The Devil's boots don't creak - Scottish proverb
|
|
|
Oracle databases can be hacked by script kiddies
NEW tools will make it a doddle for hackers to break into Oracle databases, security experts have warned.
The tool was created through a controversial open source software project known as Metasploit, which releases its free software over the worldwide wibble.
The tool's writer Chris Gates plans to unveil it next week at the annual Black Hat conference in Las Vegas. Gates said this is the first Metasploit program to target Oracle's database.
People in the know say that anyone can download and run the tool, regardless of skill or knowledge level, because it automates many of the complicated procedures required to hack into Oracle databases over the Internet.
Oracle has already issued patches to protect against vulnerabilities that the Metasploit tool targets, but outfits that do not patch their databases will be vulnerable. Ironically such organisations will probably hire consultants like Gates to help them make sure they are protected.
Reuters reports that in addition to letting hackers break into databases over the Internet, the Metasploit tool could also allow rogue employees to access them from their work PCs. µ
Share this:
Share
Because corporations do not update their Oracle DB Core unless they are forced at gunpoint. Oracles is an awful database solution, and every release brings with it known regressions. It's not a matter of will it break, it's a matter of "Are we accepting of what we know it will break."
I worked for a company that developed software for Oracle. I had to support Oracle day in and day out. We still had people running Oracle 8 when I left, and that was several years after Oracle 10 was released. When we'd run into a bug the DBAs would fight tooth and nail against installing a patch, and no matter how much I sympathized with them, they had to do it and suffer the consequences.

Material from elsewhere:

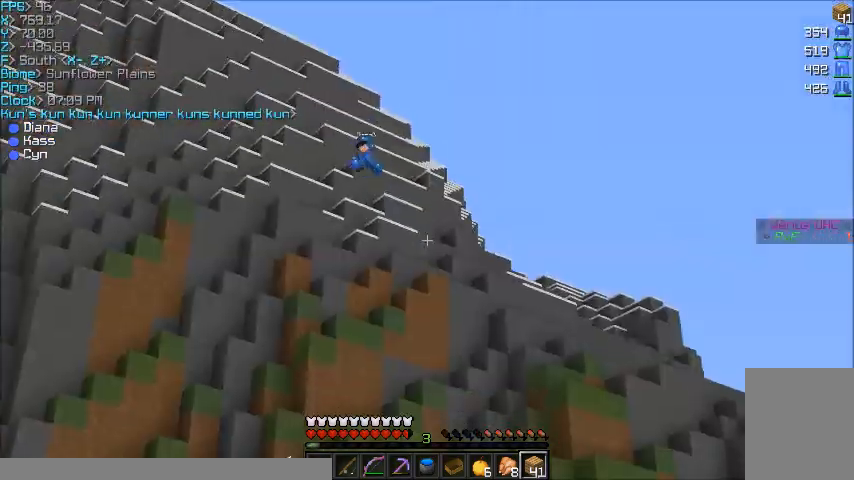
{"keys": ["w"], "mouse": [], "events": []}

Where are you working now? I guess in a SQL server shop! Oracle database is like a horse, which can run very fast, provided you have competent jockeys (DBAs) to ride it. It's still the best RDBMS handsdown.
@Anti-Oracle
Im a DBA for multiple RDBMS'es and Oracle tends to be very secure. If a company is running Oracle 8 exposed to the internet they are just asking to be exploited. That is not Oracles fault as Oracle 8 has been desuported since 12/31/2003. At the shop im at we do stay a release behind but we do apply the quartelry security patches from Oracle to prevent these types of exploits.